REYNOSA, Mexico – By the time they reached this border town down the road from McAllen, Texas, after being deported from the U.S., the three Mexican women had decided to stick together.
Rosa Maria Martinez, 49, of Joliet, and Adriana Acosta Hernandez, 36, of Indianapolis, had been shipped out of the U.S. through the immigrant detention facility in Broadview on Friday morning. The airplane in which they traveled stopped in Kansas to pick up more deportees, and they met Toribia Peñaloza Torres, 45.
About 9 p.m. they found themselves on a dark street near a bus station, frightened to walk to the Casa del Migrante, a shelter for deportees and migrants, because of the city’s reputation for killings and shootouts.
Others decided to sleep on the floor at the bus station, unsure if the shelter would take them late in the evening.
The women decided to immediately head to the shelter because Peñaloza Torres was struggling with abdominal swelling, pain and nausea.
“There are good people,” Acosta Hernandez said at the shelter, where I interviewed them. “A Mexican taxi brought us here and stayed until they opened the door.”

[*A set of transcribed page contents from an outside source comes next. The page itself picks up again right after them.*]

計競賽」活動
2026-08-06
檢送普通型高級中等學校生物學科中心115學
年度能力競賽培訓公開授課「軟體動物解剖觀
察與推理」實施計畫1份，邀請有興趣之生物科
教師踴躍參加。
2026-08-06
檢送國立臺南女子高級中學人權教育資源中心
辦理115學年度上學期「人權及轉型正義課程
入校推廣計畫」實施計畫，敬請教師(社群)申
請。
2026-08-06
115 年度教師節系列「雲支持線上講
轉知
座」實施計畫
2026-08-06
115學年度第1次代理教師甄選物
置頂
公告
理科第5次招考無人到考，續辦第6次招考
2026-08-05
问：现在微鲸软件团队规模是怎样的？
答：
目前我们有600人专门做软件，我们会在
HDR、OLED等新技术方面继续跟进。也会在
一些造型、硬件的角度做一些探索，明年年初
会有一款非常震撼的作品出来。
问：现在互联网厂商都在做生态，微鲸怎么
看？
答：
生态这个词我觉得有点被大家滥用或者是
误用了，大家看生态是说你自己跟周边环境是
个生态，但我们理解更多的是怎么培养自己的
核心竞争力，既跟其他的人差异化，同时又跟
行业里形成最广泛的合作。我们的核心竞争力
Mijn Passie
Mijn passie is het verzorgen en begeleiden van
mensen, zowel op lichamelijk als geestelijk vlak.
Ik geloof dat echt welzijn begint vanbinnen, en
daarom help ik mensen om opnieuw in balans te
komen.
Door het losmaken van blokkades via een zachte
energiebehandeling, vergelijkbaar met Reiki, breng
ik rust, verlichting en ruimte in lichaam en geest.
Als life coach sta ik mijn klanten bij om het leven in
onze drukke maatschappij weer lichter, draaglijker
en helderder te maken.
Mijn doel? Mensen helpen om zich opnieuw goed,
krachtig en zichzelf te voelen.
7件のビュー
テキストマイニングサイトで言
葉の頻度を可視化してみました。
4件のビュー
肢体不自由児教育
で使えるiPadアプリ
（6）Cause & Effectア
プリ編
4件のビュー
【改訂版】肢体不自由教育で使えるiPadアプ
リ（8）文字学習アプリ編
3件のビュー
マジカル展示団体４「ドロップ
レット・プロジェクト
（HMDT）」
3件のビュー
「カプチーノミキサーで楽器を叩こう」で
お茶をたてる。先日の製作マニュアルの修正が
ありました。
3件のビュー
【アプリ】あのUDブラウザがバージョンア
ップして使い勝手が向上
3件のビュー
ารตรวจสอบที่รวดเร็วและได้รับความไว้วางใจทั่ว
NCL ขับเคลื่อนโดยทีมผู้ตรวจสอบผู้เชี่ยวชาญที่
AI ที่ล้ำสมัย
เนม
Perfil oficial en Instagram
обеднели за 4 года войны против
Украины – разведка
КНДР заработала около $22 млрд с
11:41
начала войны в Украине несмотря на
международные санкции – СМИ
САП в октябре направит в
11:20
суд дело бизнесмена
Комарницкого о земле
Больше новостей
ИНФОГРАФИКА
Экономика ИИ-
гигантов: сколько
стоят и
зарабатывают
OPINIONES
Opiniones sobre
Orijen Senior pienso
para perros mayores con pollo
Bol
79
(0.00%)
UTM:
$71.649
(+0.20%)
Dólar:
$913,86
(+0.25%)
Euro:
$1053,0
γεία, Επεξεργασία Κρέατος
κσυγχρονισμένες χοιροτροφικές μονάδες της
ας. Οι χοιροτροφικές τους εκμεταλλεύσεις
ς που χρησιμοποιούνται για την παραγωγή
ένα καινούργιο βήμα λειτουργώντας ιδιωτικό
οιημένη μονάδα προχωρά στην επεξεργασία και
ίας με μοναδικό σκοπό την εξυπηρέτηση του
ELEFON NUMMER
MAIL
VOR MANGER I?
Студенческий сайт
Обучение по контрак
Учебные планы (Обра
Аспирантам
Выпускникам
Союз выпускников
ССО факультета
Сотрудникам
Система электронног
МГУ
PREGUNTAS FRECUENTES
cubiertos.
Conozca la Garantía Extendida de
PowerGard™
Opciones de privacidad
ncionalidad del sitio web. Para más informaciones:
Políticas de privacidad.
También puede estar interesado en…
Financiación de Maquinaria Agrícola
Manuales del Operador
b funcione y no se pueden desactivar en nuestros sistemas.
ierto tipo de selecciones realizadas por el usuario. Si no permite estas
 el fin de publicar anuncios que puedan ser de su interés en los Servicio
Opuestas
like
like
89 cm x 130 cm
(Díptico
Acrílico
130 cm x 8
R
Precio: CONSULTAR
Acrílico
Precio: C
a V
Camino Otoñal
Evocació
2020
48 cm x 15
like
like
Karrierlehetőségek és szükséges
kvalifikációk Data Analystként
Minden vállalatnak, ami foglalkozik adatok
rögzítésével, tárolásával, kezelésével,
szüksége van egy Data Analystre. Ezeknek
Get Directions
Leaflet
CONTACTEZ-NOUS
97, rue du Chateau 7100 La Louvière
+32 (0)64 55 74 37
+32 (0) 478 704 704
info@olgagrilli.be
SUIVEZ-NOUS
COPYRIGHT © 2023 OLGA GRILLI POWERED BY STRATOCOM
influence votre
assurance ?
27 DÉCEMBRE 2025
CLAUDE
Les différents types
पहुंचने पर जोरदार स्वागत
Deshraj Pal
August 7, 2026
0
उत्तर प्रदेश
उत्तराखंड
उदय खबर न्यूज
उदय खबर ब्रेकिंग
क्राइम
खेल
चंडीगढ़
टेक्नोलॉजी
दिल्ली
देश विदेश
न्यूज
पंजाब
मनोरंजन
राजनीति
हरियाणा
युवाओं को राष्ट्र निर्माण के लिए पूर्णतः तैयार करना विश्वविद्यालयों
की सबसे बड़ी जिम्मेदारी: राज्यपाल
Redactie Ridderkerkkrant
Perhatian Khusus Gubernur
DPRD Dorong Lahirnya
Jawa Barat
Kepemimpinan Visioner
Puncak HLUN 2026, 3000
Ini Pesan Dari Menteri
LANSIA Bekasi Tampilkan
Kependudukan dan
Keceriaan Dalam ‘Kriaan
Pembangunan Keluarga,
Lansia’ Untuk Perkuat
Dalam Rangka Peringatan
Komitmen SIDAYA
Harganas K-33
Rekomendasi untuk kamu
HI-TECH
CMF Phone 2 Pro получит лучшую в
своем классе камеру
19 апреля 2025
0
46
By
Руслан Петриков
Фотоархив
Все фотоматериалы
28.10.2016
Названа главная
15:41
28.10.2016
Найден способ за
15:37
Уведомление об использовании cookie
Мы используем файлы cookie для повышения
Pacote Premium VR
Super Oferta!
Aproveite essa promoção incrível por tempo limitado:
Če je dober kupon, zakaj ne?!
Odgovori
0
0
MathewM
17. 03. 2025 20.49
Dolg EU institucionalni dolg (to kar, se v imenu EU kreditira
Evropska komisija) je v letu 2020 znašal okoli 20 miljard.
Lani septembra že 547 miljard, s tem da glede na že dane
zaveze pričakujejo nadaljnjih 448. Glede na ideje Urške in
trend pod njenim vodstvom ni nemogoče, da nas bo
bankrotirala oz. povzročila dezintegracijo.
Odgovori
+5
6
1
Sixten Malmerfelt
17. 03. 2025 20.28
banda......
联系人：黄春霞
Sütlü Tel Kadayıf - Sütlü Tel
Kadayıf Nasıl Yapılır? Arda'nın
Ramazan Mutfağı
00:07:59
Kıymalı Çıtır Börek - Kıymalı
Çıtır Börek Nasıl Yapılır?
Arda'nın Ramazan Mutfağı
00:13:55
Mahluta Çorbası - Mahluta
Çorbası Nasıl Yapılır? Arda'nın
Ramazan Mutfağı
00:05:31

They talked of suffering indignities during the deportation process and expressed gratitude for food, clothes and a measure of self-respect they had regained at the shelter, where most deportees stay three to five days, until loved ones send money for bus tickets, or they find jobs in Reynosa.
Churches used to offer shelter, but the rising number of deportations in the last several years made it unsustainable, Sister Maria Nidelvia Avila, the shelter’s director, said. The Mexican government chipped in to build this shelter with the Diocese of Matamoros.
The shelter has private offices for medical treatment and counseling and enclosed cubicles for telephone calls. There are dormitories and large rooms to gather for group prayer and therapy. “They get dedicated attention,” Avila said.
Peñaloza Torres quickly received medical care. Staff at the shelter sent her to the local Red Cross for treatment and later had her prescriptions filled.
While in detention in the U.S., she had taken multiple medications for her condition but was sent back to Mexico with only one, and she wondered why.
The women had a long list of questions about their treatment in deportation.
After weeks or months of detention in the U.S., why were they summoned for deportation at 2 or 3 a.m. without time to properly pack or notify family?
After arrests, why weren’t jail guards more vigilant of inmate abuse? Two women described instances of fondling or assault by inmates.
After riding in a bus from the plane to the border, why did the driver carelessly throw their belongings on the ground that was soaked from rain?
Martinez, of Joliet, cried as she described photographs of children and grandchildren getting wet. Among the women, she had the most serious charges that led to deportation: two counts of manufacturing and delivery of cocaine. She spent nine years in prison and had her green card revoked.
Yet, she seemed the most confident about adapting in Reynosa, where she plans to settle, possibly joined by Acosta Hernandez. Martinez showed me certificates for some of the 34 classes she completed in prison.
Peñaloza Torres said she needed a way to make it back.